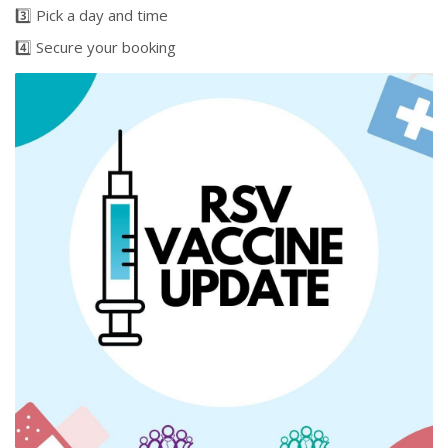
3️⃣ Pick a day and time
4️⃣ Secure your booking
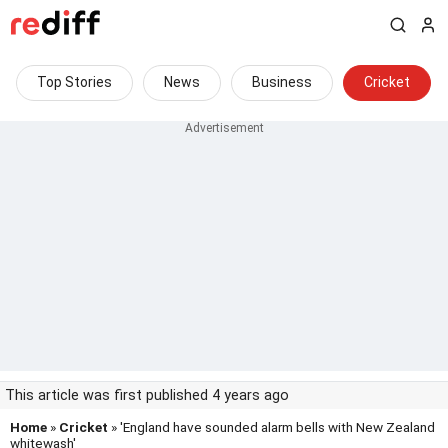
Top Stories
News
Business
Cricket
This article was first published 4 years ago
Home
»
Cricket
» 'England have sounded alarm bells with New Zealand
whitewash'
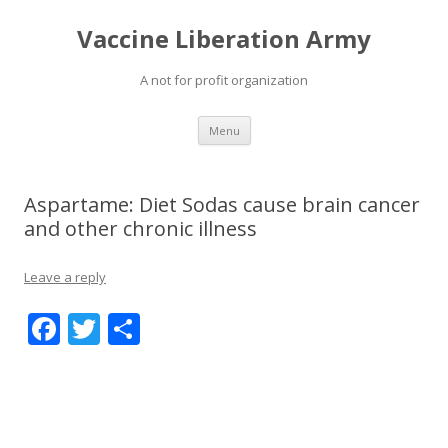
Vaccine Liberation Army
A not for profit organization
Skip
Menu
to
content
Aspartame: Diet Sodas cause brain cancer
and other chronic illness
Leave a reply
F
T
S
ac
w
h
e
itt
ar
b
er
e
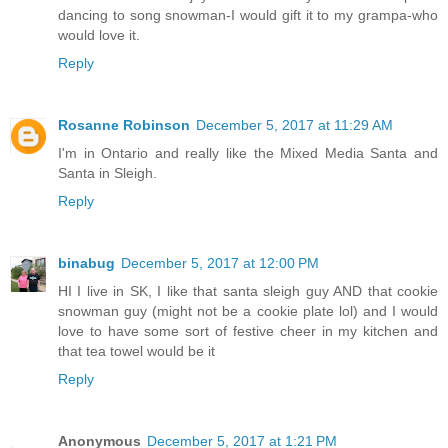
dancing to song snowman-I would gift it to my grampa-who
would love it.
Reply
Rosanne Robinson
December 5, 2017 at 11:29 AM
I'm in Ontario and really like the Mixed Media Santa and
Santa in Sleigh.
Reply
binabug
December 5, 2017 at 12:00 PM
HI I live in SK, I like that santa sleigh guy AND that cookie
snowman guy (might not be a cookie plate lol) and I would
love to have some sort of festive cheer in my kitchen and
that tea towel would be it
Reply
Anonymous
December 5, 2017 at 1:21 PM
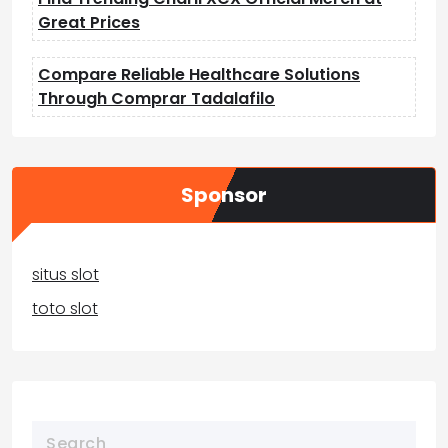
Great Prices
Compare Reliable Healthcare Solutions
Through Comprar Tadalafilo
Sponsor
situs slot
toto slot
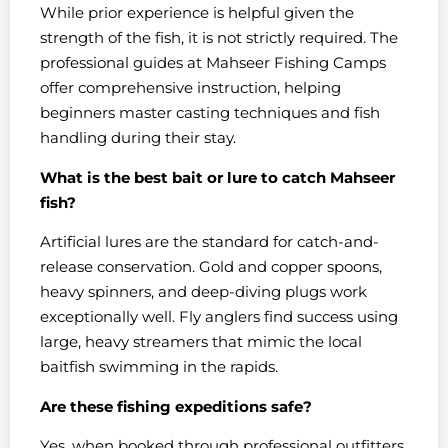
While prior experience is helpful given the
strength of the fish, it is not strictly required. The
professional guides at Mahseer Fishing Camps
offer comprehensive instruction, helping
beginners master casting techniques and fish
handling during their stay.
What is the best bait or lure to catch Mahseer
fish?
Artificial lures are the standard for catch-and-
release conservation. Gold and copper spoons,
heavy spinners, and deep-diving plugs work
exceptionally well. Fly anglers find success using
large, heavy streamers that mimic the local
baitfish swimming in the rapids.
Are these fishing expeditions safe?
Yes, when booked through professional outfitters.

^^^^^^^^

**Problem:** Locate each line in the records that contains the word "have", and copy those lines.

**Exercise result:**
» 'England have sounded alarm bells with New Zealand
love to have some sort of festive cheer in my kitchen and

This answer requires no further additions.